Gallatin won 1st place at Army xTech's 3rd National Security Hackathon out of 102 competing teams. A three-person Gallatin team built an autonomous Radio Agent in 24 hours. The U.S. Army, through Army FUZE xTech, put up the $20,000 prize.

A Marine in the field passes a contact report over the radio. A second unit calls in a resupply request. Right now, that traffic gets captured in a field notebook, transcribed manually, and eventually routed up. Hours pass. In a degraded comms environment, half of it never makes it through.

The Radio Agent closes that gap. It listens across both standard Green Gear and more advanced MANET radios, including platforms like the Persistent Systems MPU5. It transcribes traffic in real time, summarizes communications for senior leaders, and initiates actions autonomously where appropriate, with a human in the loop where it matters. In the final demonstration, the agent updated a unit's position on Maven's Gaia map based on what they radioed in. A second scenario routed a voice resupply request directly into a Navigator distribution plan.

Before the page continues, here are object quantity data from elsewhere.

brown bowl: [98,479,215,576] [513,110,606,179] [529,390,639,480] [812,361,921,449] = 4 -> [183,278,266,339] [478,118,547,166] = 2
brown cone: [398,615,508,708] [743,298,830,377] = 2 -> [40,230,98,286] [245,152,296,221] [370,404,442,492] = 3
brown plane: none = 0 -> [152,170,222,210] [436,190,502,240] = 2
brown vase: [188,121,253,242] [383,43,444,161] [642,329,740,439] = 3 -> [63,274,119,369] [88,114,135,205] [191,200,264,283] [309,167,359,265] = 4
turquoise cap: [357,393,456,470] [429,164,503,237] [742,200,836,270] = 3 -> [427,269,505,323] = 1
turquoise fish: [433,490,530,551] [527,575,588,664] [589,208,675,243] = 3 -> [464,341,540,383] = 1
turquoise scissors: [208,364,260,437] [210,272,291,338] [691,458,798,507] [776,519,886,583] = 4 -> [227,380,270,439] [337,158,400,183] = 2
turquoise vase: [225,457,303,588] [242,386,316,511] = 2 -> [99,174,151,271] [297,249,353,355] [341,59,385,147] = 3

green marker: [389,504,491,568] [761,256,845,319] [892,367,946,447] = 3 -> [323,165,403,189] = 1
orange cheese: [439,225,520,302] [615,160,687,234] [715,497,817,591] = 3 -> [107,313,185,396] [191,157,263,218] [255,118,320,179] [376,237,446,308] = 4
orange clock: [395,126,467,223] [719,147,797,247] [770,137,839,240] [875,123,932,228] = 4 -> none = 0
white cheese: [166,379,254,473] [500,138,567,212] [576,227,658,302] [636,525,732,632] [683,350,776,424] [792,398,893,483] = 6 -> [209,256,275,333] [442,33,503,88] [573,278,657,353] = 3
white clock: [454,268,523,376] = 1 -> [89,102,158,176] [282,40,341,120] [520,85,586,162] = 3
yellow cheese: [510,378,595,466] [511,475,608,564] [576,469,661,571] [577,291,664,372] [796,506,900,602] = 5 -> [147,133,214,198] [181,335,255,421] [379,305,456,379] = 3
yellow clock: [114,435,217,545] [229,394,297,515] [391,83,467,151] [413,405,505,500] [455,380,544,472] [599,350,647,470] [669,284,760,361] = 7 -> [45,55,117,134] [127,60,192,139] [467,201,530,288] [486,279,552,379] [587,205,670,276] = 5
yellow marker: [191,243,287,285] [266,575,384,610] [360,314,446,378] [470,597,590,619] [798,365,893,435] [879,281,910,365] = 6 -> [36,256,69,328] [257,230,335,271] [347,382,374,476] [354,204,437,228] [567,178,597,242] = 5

Navigator compresses sustainment planning timelines from hours to seconds, generating optimized distribution plans in under 90 seconds. The Radio Agent applies the same machine-speed thesis to the comms layer, compressing the path between tactical voice traffic and the enterprise systems senior decision makers rely on. When a unit's resupply request flows from voice, to transcript, to a Gaia map update, to a Navigator distribution plan, without manual handoff, the entire decision loop runs at machine speed.

The Radio Agent is a prototype. Gallatin's operational products today are Navigator, in use across U.S. Army formations. We are exploring how the Radio Agent capability connects to the broader product line.